■ DATA SUPPLIED ■
*** Begin section ***
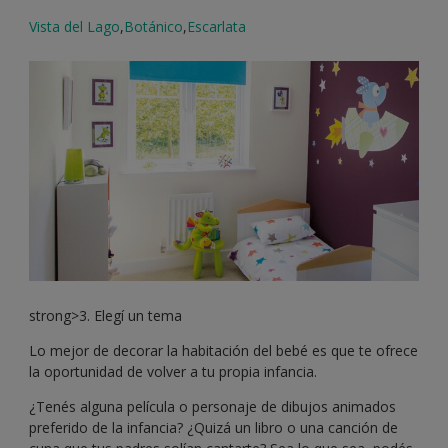
Vista del Lago
,
Botánico
,
Escarlata
strong>3. Elegí un tema
Lo mejor de decorar la habitación del bebé es que te ofrece
la oportunidad de volver a tu propia infancia.
¿Tenés alguna película o personaje de dibujos animados
preferido de la infancia? ¿Quizá un libro o una canción de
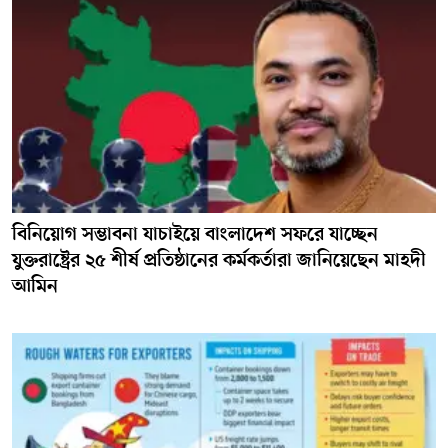
বিনিয়োগ সম্ভাবনা যাচাইয়ে বাংলাদেশ সফরে যাচ্ছেন
যুক্তরাষ্ট্রের ২৫ শীর্ষ প্রতিষ্ঠানের কর্মকর্তারা জানিয়েছেন মাহদী
আমিন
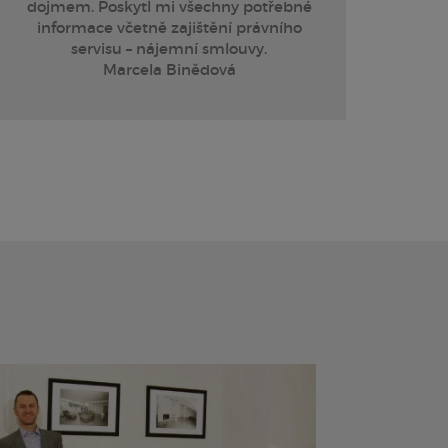
dojmem. Poskytl mi všechny potřebné
t
informace včetně zajištění právního
prá
servisu – nájemní smlouvy.
Marcela Binědová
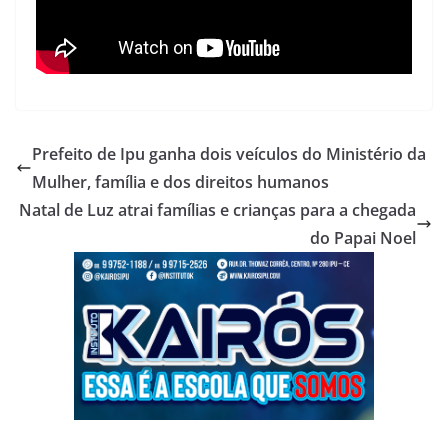
Prefeito de Ipu ganha dois veículos do Ministério da
Mulher, família e dos direitos humanos
Natal de Luz atrai famílias e crianças para a chegada
do Papai Noel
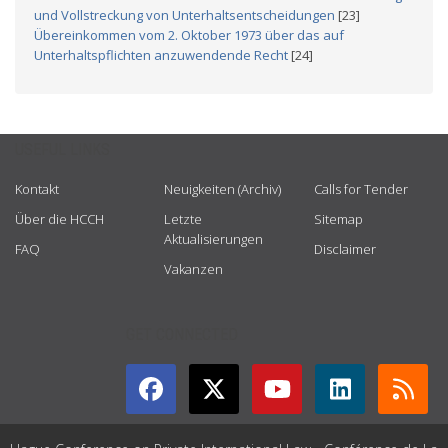
und Vollstreckung von Unterhaltsentscheidungen
[23]
Übereinkommen vom 2. Oktober 1973 über das auf
Unterhaltspflichten anzuwendende Recht
[24]
USEFUL LINKS
Kontakt
Neuigkeiten (Archiv)
Calls for Tender
Über die HCCH
Letzte
Sitemap
Aktualisierungen
FAQ
Disclaimer
Vakanzen
GET CONNECTED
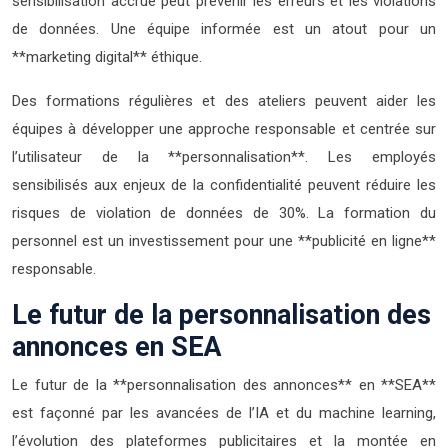
sensibilisation accrue peut prévenir les erreurs et les violations
de données. Une équipe informée est un atout pour un
**marketing digital** éthique.
Des formations régulières et des ateliers peuvent aider les
équipes à développer une approche responsable et centrée sur
l’utilisateur de la **personnalisation**. Les employés
sensibilisés aux enjeux de la confidentialité peuvent réduire les
risques de violation de données de 30%. La formation du
personnel est un investissement pour une **publicité en ligne**
responsable.
Le futur de la personnalisation des
annonces en SEA
Le futur de la **personnalisation des annonces** en **SEA**
est façonné par les avancées de l’IA et du machine learning,
l’évolution des plateformes publicitaires et la montée en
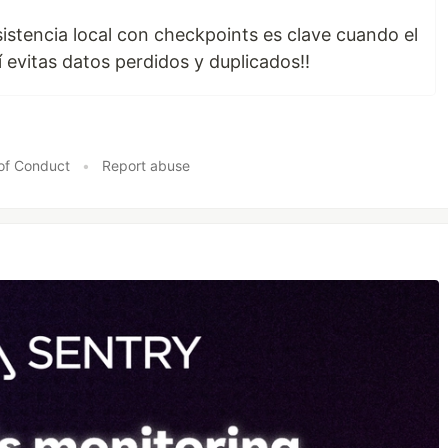
sistencia local con checkpoints es clave cuando el
í evitas datos perdidos y duplicados!!
of Conduct
•
Report abuse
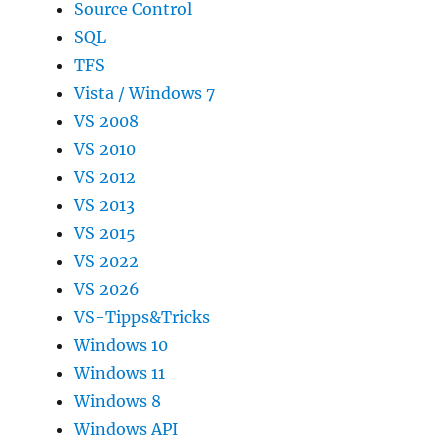
Source Control
SQL
TFS
Vista / Windows 7
VS 2008
VS 2010
VS 2012
VS 2013
VS 2015
VS 2022
VS 2026
VS-Tipps&Tricks
Windows 10
Windows 11
Windows 8
Windows API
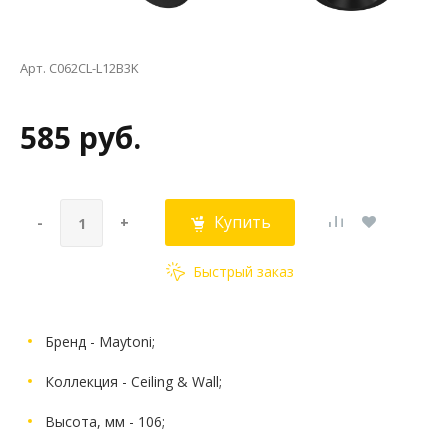
Арт. C062CL-L12B3K
585 руб.
Купить
-
+
Быстрый заказ
Бренд - Maytoni;
Коллекция - Ceiling & Wall;
Высота, мм - 106;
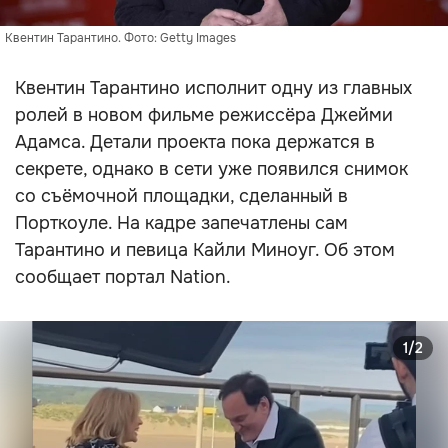
Квентин Тарантино. Фото: Getty Images
Квентин Тарантино исполнит одну из главных
ролей в новом фильме режиссёра Джейми
Адамса. Детали проекта пока держатся в
секрете, однако в сети уже появился снимок
со съёмочной площадки, сделанный в
Порткоуле. На кадре запечатлены сам
Тарантино и певица Кайли Миноуг. Об этом
сообщает портал Nation.
1/2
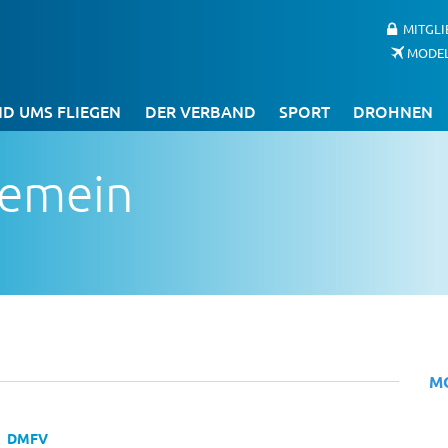
MITGL
MODE
D UMS FLIEGEN
DER VERBAND
SPORT
DROHNEN
gemein
M
DMFV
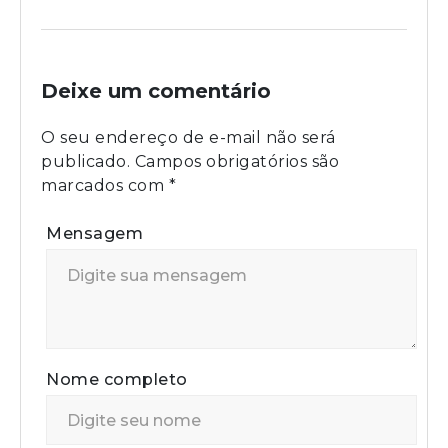
Deixe um comentário
O seu endereço de e-mail não será
publicado.
Campos obrigatórios são
marcados com
*
Mensagem
Nome completo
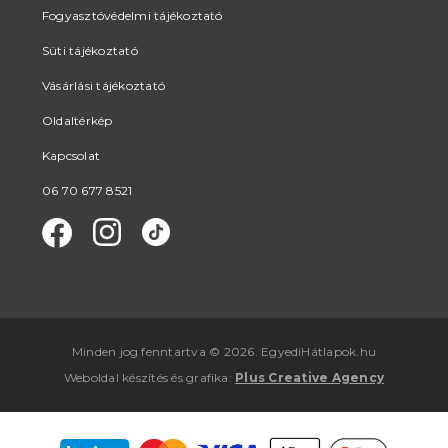
Fogyasztóvédelmi tájékoztató
Süti tájékoztató
Vásárlási tájékoztató
Oldaltérkép
Kapcsolat
06 70 677 8521
Minden jog fenntartva © 2026. EgyediHátlapok.hu
Weboldal készítés
és
grafika
:
Plus Creative Agency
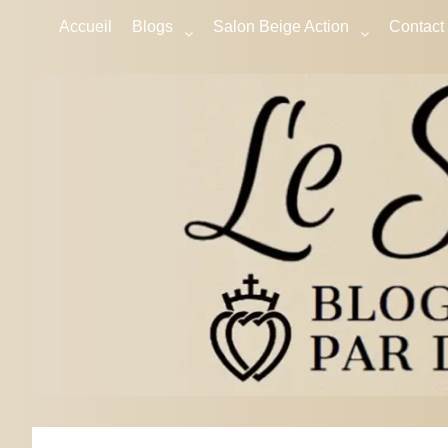
Accueil
Blogs
Salon Beige Action
Contact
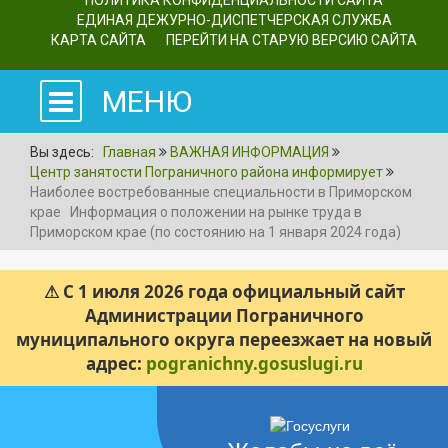
ПОЛИТИКА КОНФИДЕНЦИАЛЬНОСТИ САЙТА
ЕДИНАЯ ДЕЖУРНО-ДИСПЕТЧЕРСКАЯ СЛУЖБА
КАРТА САЙТА
ПЕРЕЙТИ НА СТАРУЮ ВЕРСИЮ САЙТА
МЕНЮ
Вы здесь:
Главная
ВАЖНАЯ ИНФОРМАЦИЯ
Центр занятости Пограничного района информирует
Наиболее востребованные специальности в Приморском
крае Информация о положении на рынке труда в
Приморском крае (по состоянию на 1 января 2024 года)
⚠ С 1 июля 2026 года официальный сайт
Администрации Пограничного
муниципального округа переезжает на новый
адрес:
pogranichny.gosuslugi.ru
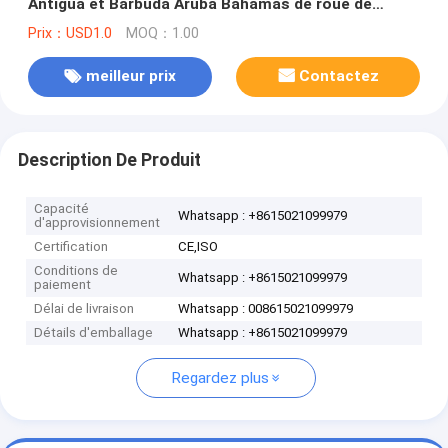
Antigua et Barbuda Aruba Bahamas de roue de
KOMATSU
Prix：USD1.0
MOQ：1.00
meilleur prix
Contactez
Description De Produit
Capacité
Whatsapp : +8615021099979
d'approvisionnement
Certification
CE,ISO
Conditions de
Whatsapp : +8615021099979
paiement
Délai de livraison
Whatsapp : 008615021099979
Détails d'emballage
Whatsapp : +8615021099979
Regardez plus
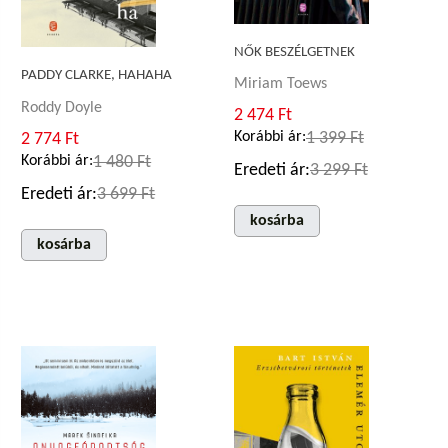
NŐK BESZÉLGETNEK
PADDY CLARKE, HAHAHA
Miriam Toews
Roddy Doyle
2 474 Ft
Korábbi ár:
1 399 Ft
2 774 Ft
Korábbi ár:
1 480 Ft
Eredeti ár:
3 299 Ft
Eredeti ár:
3 699 Ft
kosárba
kosárba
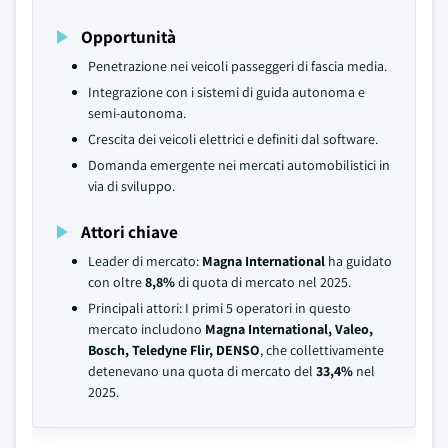
Opportunità
Penetrazione nei veicoli passeggeri di fascia media.
Integrazione con i sistemi di guida autonoma e
semi-autonoma.
Crescita dei veicoli elettrici e definiti dal software.
Domanda emergente nei mercati automobilistici in
via di sviluppo.
Attori chiave
Leader di mercato:
Magna International
ha guidato
con oltre
8,8%
di quota di mercato nel 2025.
Principali attori: I primi 5 operatori in questo
mercato includono
Magna International, Valeo,
Bosch, Teledyne Flir, DENSO
, che collettivamente
detenevano una quota di mercato del
33,4%
nel
2025.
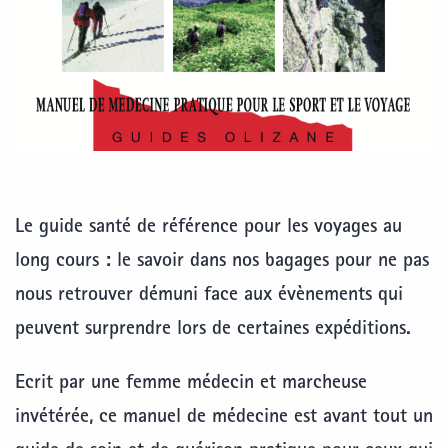
Le guide santé de référence pour les voyages au
long cours : le savoir dans nos bagages pour ne pas
nous retrouver démuni face aux évènements qui
peuvent surprendre lors de certaines expéditions.
Ecrit par une femme médecin et marcheuse
invétérée, ce manuel de médecine est avant tout un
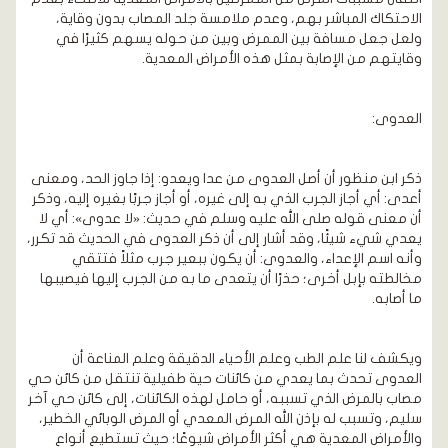
الاحتكاك المباشر بهم، وعدم ملامسة جلد المصاب بدون وقاية،
ولعل جعل مسافة بين الممرض وبين من حوله يسهم كثيرًا في
وقايتهم من الإصابة بمثل هذه الأمراض المعدية.
العدوى:
ذكر ابن منظور أن أصل العدوى من عدا ويعدو: إذا جاوز الحد، ومعنى
أعدى: أي أجاز الجرب الذي به إلى غيره، أو أجاز جربًا بغيره إليه، وذكر
أن معنى قوله صلى الله عليه وسلم في حديث: «لا عدوى»: أي لا
يعدي شيء شيئًا، وقد أشار إلى أن ذكر العدوى في الحديث قد تكرر،
وأنه اسم الإعداء، والعدوى: أن يكون ببعير جرب مثلاً فتتقي
مخالطته بإبل أخرى؛ حذرًا أن يتعدى ما به من الجرب إليها فيصيبها
ما أصابه.
ويكشف لنا علم الطب وعلم الأحياء الدقيقة وعلم المناعة أن
العدوى تحدث بما يعدي من كائنات حية طفيلية تنتقل من كائن حي
مصاب بالمرض الذي تسببه، أو حامل لهذه الكائنات، إلى كائن حي آخر
سليم، وتسبب له بإذن الله المرض المعدي أو المرض الوبائي الخطير،
والأمراض المعدية هي أكثر الأمراض شيوعًا؛ حيث تستطيع أنواع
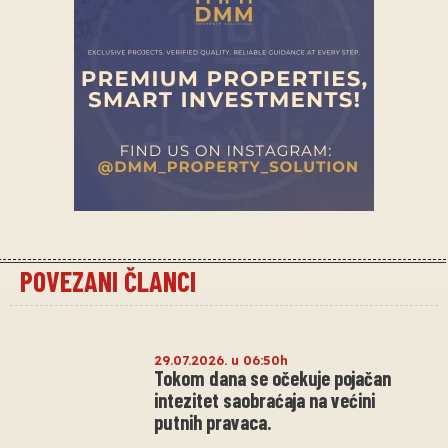
POVEZANI ČLANCI
29.07.2026. u 06:50h
Tokom dana se očekuje pojačan
intezitet saobraćaja na većini
putnih pravaca.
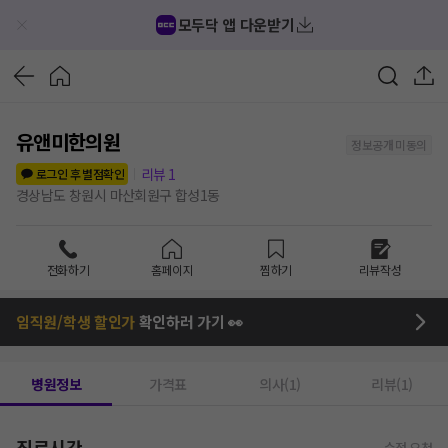
모두닥 앱 다운받기
유앤미한의원
정보공개 미동의
리뷰
1
로그인 후 별점확인
경상남도 창원시 마산회원구 합성1동
전화하기
홈페이지
찜하기
리뷰작성
임직원/학생 할인가
확인하러 가기 👀
병원정보
가격표
의사(1)
리뷰(1)
진료시간
수정 요청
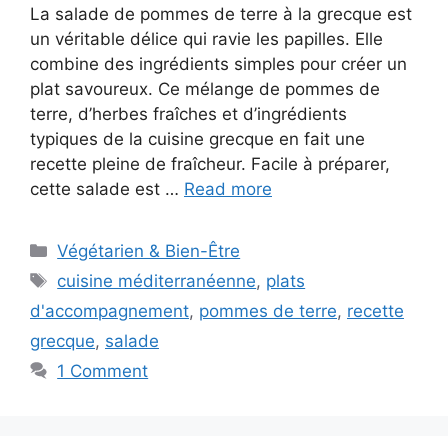
La salade de pommes de terre à la grecque est
un véritable délice qui ravie les papilles. Elle
combine des ingrédients simples pour créer un
plat savoureux. Ce mélange de pommes de
terre, d’herbes fraîches et d’ingrédients
typiques de la cuisine grecque en fait une
recette pleine de fraîcheur. Facile à préparer,
cette salade est …
Read more
Categories
Végétarien & Bien-Être
Tags
cuisine méditerranéenne
,
plats
d'accompagnement
,
pommes de terre
,
recette
grecque
,
salade
1 Comment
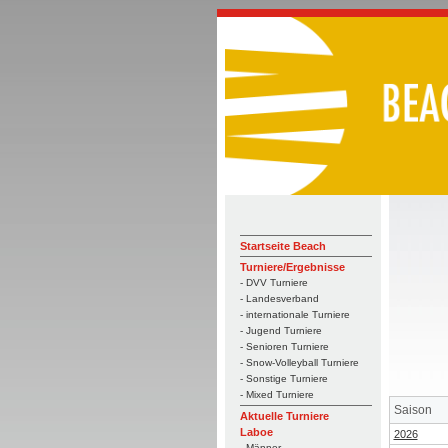
Startseite Beach
Turniere/Ergebnisse
- DVV Turniere
- Landesverband
- internationale Turniere
- Jugend Turniere
- Senioren Turniere
- Snow-Volleyball Turniere
- Sonstige Turniere
- Mixed Turniere
Saison
Aktuelle Turniere
Laboe
2026
- Männer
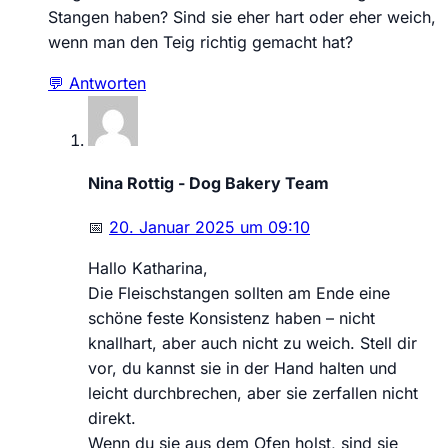
Stangen haben? Sind sie eher hart oder eher weich,
wenn man den Teig richtig gemacht hat?
💬 Antworten
Nina Rottig - Dog Bakery Team
📅
20. Januar 2025 um 09:10
Hallo Katharina,
Die Fleischstangen sollten am Ende eine
schöne feste Konsistenz haben – nicht
knallhart, aber auch nicht zu weich. Stell dir
vor, du kannst sie in der Hand halten und
leicht durchbrechen, aber sie zerfallen nicht
direkt.
Wenn du sie aus dem Ofen holst, sind sie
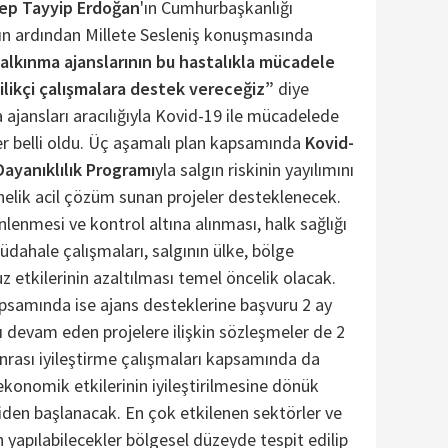
ep Tayyip Erdoğan
'ın Cumhurbaşkanlığı
nın ardından Millete Sesleniş konuşmasında
lkınma ajanslarının bu hastalıkla mücadele
nilikçi çalışmalara destek vereceğiz”
diye
ajansları aracılığıyla Kovid-19 ile mücadelede
er belli oldu. Üç aşamalı plan kapsamında
Kovid-
Dayanıklılık Programı
yla salgın riskinin yayılımını
elik acil çözüm sunan projeler desteklenecek.
nlenmesi ve kontrol altına alınması, halk sağlığı
 müdahale çalışmaları, salgının ülke, bölge
etkilerinin azaltılması temel öncelik olacak.
psamında ise ajans desteklerine başvuru 2 ay
 devam eden projelere ilişkin sözleşmeler de 2
sonrası iyileştirme çalışmaları kapsamında da
konomik etkilerinin iyileştirilmesine dönük
den başlanacak. En çok etkilenen sektörler ve
n yapılabilecekler bölgesel düzeyde tespit edilip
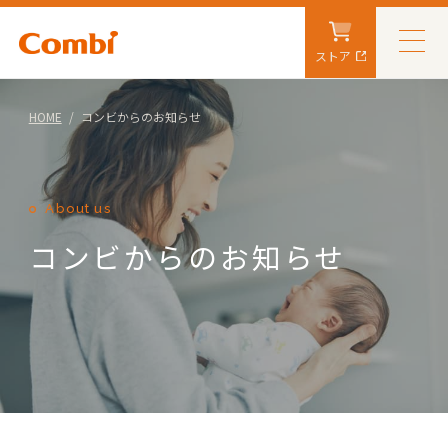
ストア
HOME
コンビからのお知らせ
About us
コンビからのお知らせ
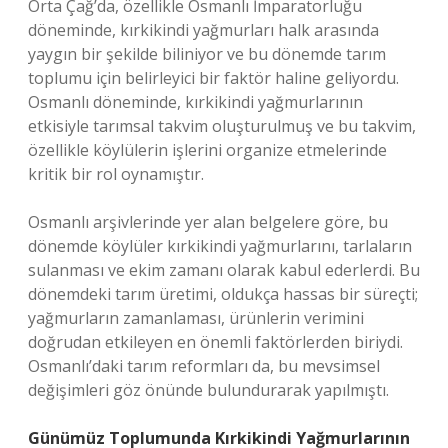
Orta Çağ’da, özellikle Osmanlı İmparatorluğu
döneminde, kırkikindi yağmurları halk arasında
yaygın bir şekilde biliniyor ve bu dönemde tarım
toplumu için belirleyici bir faktör haline geliyordu.
Osmanlı döneminde, kırkikindi yağmurlarının
etkisiyle tarımsal takvim oluşturulmuş ve bu takvim,
özellikle köylülerin işlerini organize etmelerinde
kritik bir rol oynamıştır.
Osmanlı arşivlerinde yer alan belgelere göre, bu
dönemde köylüler kırkikindi yağmurlarını, tarlaların
sulanması ve ekim zamanı olarak kabul ederlerdi. Bu
dönemdeki tarım üretimi, oldukça hassas bir süreçti;
yağmurların zamanlaması, ürünlerin verimini
doğrudan etkileyen en önemli faktörlerden biriydi.
Osmanlı’daki tarım reformları da, bu mevsimsel
değişimleri göz önünde bulundurarak yapılmıştı.
Günümüz Toplumunda Kırkikindi Yağmurlarının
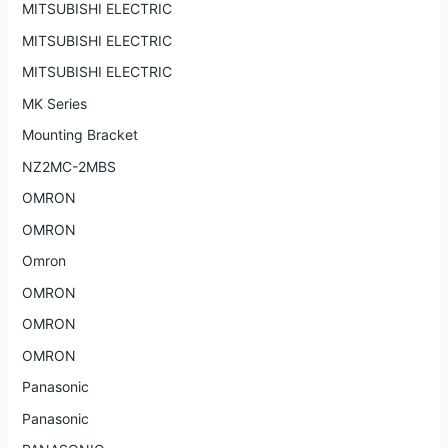
MITSUBISHI ELECTRIC
MITSUBISHI ELECTRIC
MITSUBISHI ELECTRIC
MK Series
Mounting Bracket
NZ2MC-2MBS
OMRON
OMRON
Omron
OMRON
OMRON
OMRON
Panasonic
Panasonic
*** End section ***
■ EXERCISE DIRECTIONS ■
Report how many lines of the records contain the string "quota", giving only the number.

■ RESPONSE BELOW ■
2